Stowaway by Karen Hesse, copyright 2000.
Illustrated by: Robert Andrew Parker
Publisher: Aladdin Paperbacks
Source: Personal Collection – Purchased New from Munro’s Books
Reason for Reading: Recommendation of a Friend
Several months ago, I was inquiring on Pink Sheep Cafe about Young Adult reads. At the time, I hadn’t read a great deal of YA fiction and was asking for suggestions. A friend of mine, who also happens to be a primary school teacher, suggested Karen Hesse’s Stowaway. The book is a favourite with some of the kids she teaches. The recommendations I most enjoy taking are those from friends, though, unfortunately, I find they are seldom very good suggestions. Stowaway was an exception to that; it was quite good. I was also pleased to discover that it’s not actually a YA book, rather it’s geared to the 10-14 audience. I was thankful for that as well, as I have found myself somewhat exasperated with YA stuff as of late.
It’s common knowledge that Captain Cook made his first voyage with H.M.S Endeavour in 1768 to take astronomical readings in the Southern Hemisphere and to secretly search for a new continent. What is not common knowledge is that Endeavour carried an eleven-year-old stowaway by the name of Nick Young. This book is the fictional journal of the very real youngster and represents a true account of Cook’s journey. Nick has been running from things for most of his life. He ran away from school and he ran away from his apprenticeship as a butcher. Desperate to get away, he pays three sailors to hide him away on Endeavour. Once the ship is deemed to be far enough from land, so that Captain Cook will not dump him off and send him back to England, Nick comes out of hiding and is presented to the Captain. He is assigned to help the ship’s doctor and, having had some education, has great success in his new post. As the ship makes its way around the globe, Nick makes new friends, sees new lands and receives an important lesson in the value of family and hard work.
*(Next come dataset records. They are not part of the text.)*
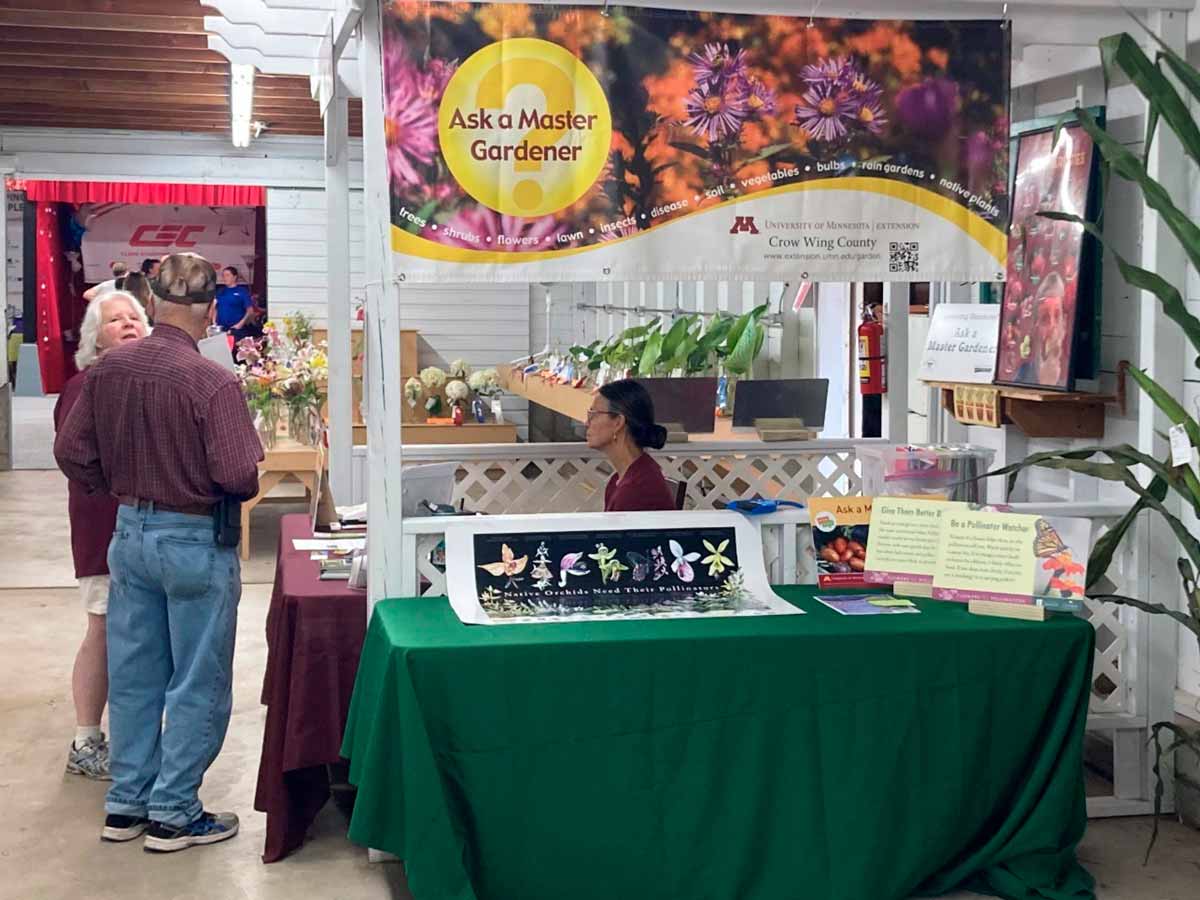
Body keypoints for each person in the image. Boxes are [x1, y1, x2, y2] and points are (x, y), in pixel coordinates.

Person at [54, 253, 263, 852]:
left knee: (136, 675)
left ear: (150, 302)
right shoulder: (213, 380)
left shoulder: (107, 371)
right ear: (207, 310)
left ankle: (125, 805)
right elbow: (237, 475)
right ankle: (173, 812)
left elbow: (72, 453)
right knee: (197, 678)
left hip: (130, 533)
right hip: (194, 539)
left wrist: (114, 485)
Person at [54, 291, 150, 781]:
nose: (129, 324)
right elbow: (73, 453)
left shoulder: (145, 381)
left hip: (145, 530)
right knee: (103, 629)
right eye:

“We have a good wind and fine weather, my sea legs have been restored, and the Company is well pleased to be under sail. Tupia and Tarheto talk about a land to our south where demons live who dine on men and are violent in all things. I do not believe there are such demons. There were no monsters at Cape Horn, nor did the warriors of Bora Bora ever show their faces. I am not afraid.” Stowaway, page 104.
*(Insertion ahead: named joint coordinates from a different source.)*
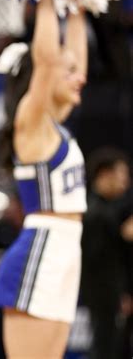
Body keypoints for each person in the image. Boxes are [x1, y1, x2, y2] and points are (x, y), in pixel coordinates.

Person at [0, 0, 88, 359]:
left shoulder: (56, 126)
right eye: (68, 73)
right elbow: (49, 62)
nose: (78, 77)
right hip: (41, 251)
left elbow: (68, 62)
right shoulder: (31, 124)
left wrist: (80, 3)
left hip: (67, 250)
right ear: (43, 79)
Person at [81, 147, 132, 359]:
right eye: (121, 174)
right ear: (104, 174)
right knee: (105, 346)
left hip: (114, 293)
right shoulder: (92, 212)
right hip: (104, 294)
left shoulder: (115, 209)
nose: (125, 181)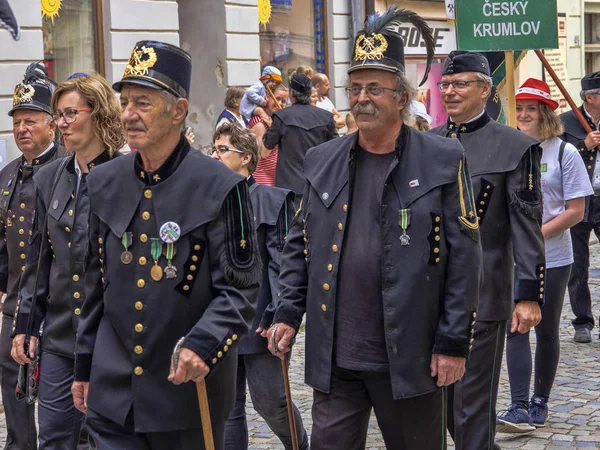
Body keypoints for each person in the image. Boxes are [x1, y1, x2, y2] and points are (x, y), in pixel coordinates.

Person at [268, 8, 481, 449]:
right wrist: (288, 313)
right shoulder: (321, 160)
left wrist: (454, 342)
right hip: (336, 357)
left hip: (411, 357)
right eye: (356, 87)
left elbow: (464, 258)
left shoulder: (444, 159)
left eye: (375, 88)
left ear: (402, 97)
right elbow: (298, 244)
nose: (362, 98)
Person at [69, 40, 260, 449]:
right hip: (113, 391)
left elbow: (239, 290)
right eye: (125, 102)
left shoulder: (221, 186)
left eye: (143, 102)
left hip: (186, 391)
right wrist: (83, 366)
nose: (129, 114)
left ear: (178, 111)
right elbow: (92, 287)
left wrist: (203, 344)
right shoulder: (102, 182)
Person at [430, 51, 545, 450]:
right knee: (440, 404)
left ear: (485, 90)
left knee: (470, 404)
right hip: (430, 295)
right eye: (446, 84)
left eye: (461, 84)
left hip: (484, 292)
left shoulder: (514, 146)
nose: (450, 92)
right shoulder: (426, 143)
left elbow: (527, 228)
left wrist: (528, 294)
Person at [10, 72, 124, 450]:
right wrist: (25, 324)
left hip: (113, 336)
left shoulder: (127, 177)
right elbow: (38, 260)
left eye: (70, 113)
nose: (61, 123)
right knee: (55, 435)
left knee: (105, 436)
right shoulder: (50, 177)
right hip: (61, 334)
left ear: (99, 114)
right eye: (58, 114)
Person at [496, 78, 593, 433]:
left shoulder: (564, 152)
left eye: (530, 108)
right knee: (515, 327)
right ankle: (518, 405)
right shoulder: (508, 149)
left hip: (553, 257)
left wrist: (532, 235)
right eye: (518, 108)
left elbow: (576, 211)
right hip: (514, 260)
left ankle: (540, 401)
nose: (523, 114)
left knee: (546, 330)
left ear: (546, 113)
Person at [210, 123, 308, 450]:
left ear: (246, 158)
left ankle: (300, 446)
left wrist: (280, 313)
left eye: (223, 150)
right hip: (220, 319)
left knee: (271, 401)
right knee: (227, 408)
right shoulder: (207, 203)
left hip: (261, 319)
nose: (214, 155)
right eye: (213, 148)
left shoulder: (271, 200)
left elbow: (284, 261)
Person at [0, 62, 64, 450]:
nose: (22, 129)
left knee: (58, 389)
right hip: (14, 300)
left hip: (56, 303)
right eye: (17, 122)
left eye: (31, 121)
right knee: (12, 381)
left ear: (51, 125)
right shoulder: (6, 174)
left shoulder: (67, 170)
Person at [560, 72, 600, 343]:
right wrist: (583, 146)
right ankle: (582, 322)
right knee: (577, 265)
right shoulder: (565, 122)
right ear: (590, 97)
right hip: (577, 199)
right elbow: (556, 154)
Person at [263, 73, 338, 201]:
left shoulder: (281, 117)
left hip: (289, 189)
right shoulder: (326, 117)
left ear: (291, 94)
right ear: (310, 93)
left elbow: (264, 152)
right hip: (319, 186)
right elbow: (337, 151)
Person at [250, 85, 289, 186]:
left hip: (275, 178)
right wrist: (274, 128)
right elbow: (263, 153)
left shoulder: (274, 120)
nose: (280, 103)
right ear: (267, 97)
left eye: (284, 101)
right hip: (262, 179)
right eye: (277, 99)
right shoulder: (259, 122)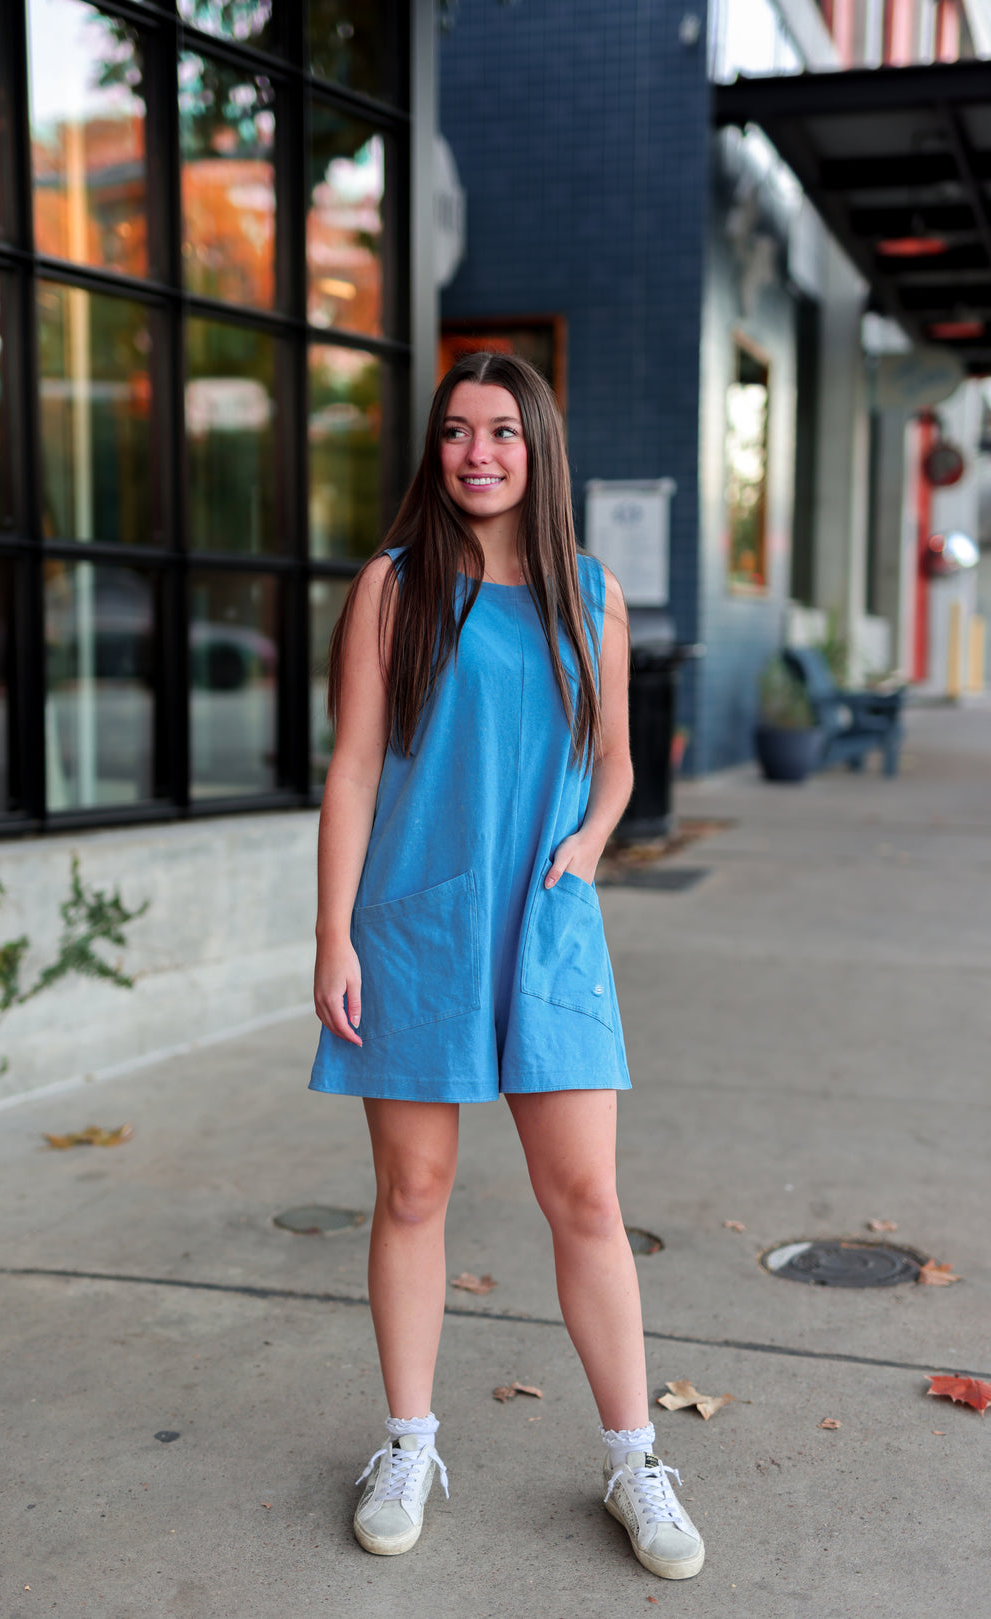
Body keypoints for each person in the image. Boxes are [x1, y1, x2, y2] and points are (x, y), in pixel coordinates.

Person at [310, 351, 704, 1581]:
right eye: (454, 432)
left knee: (586, 1197)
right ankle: (411, 1443)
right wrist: (333, 933)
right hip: (417, 921)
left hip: (546, 924)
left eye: (501, 432)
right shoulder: (394, 587)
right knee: (414, 1192)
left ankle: (637, 1459)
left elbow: (622, 763)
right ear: (434, 452)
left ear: (537, 448)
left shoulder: (595, 591)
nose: (476, 452)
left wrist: (588, 844)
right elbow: (357, 770)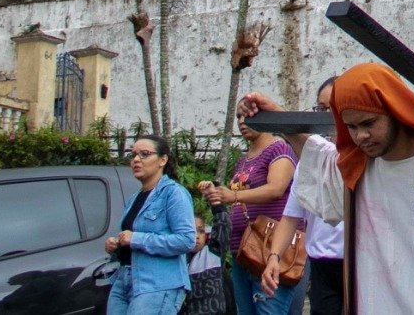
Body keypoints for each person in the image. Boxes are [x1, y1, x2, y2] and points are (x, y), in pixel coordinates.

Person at [265, 62, 414, 315]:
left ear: (394, 109)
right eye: (351, 127)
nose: (360, 136)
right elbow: (318, 160)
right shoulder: (358, 169)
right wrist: (276, 115)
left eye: (368, 123)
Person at [253, 80, 346, 315]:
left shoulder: (369, 157)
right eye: (321, 109)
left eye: (332, 108)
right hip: (322, 266)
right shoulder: (311, 161)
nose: (326, 117)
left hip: (359, 265)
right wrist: (274, 257)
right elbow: (291, 216)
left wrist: (275, 111)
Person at [201, 119, 298, 315]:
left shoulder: (279, 149)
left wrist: (233, 195)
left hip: (269, 249)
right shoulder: (244, 159)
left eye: (248, 117)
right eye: (238, 117)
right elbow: (238, 199)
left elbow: (276, 188)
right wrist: (218, 195)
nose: (242, 122)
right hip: (243, 251)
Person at [105, 136, 196, 315]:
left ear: (163, 160)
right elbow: (131, 239)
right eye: (134, 155)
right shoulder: (134, 198)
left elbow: (186, 240)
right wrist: (115, 244)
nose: (136, 160)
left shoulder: (173, 193)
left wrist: (136, 238)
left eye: (145, 154)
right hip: (124, 279)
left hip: (157, 284)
Previously, I had known something of Captain Cook’s later journeys, but knew very little of this first one. When I started reading the story, I mistook it for one of those later expeditions and kept waiting for Cook to be killed. Once I had looked it up on Wikipedia, and discovered that the Captain wasn’t going to die, the book lost something of its lustre. By the end though, I was really quite taken with the story.
Exploiting the story of Nick Young is a brilliant way to educate kids about the travels of a great explorer. While the journal itself is fictitious, Nick’s story is not. When kids know that something is truly possible for someone their own age, they sit up and take note. Hesse doesn’t do this in any sort of a boring fashion either. Nick’s journal is full of drama as the crew comes upon foreign lands, encounters fierce natives and faces the wrath of fatal diseases.
The only beef I really had with the book was that, occasionally, I found some of the details of the voyage to be a bit monotonous and my mind would drift off momentarily as I read. In that sense, the 300 pages used to tell this story probably could have done with a little trimming, but overall it wasn’t a problem.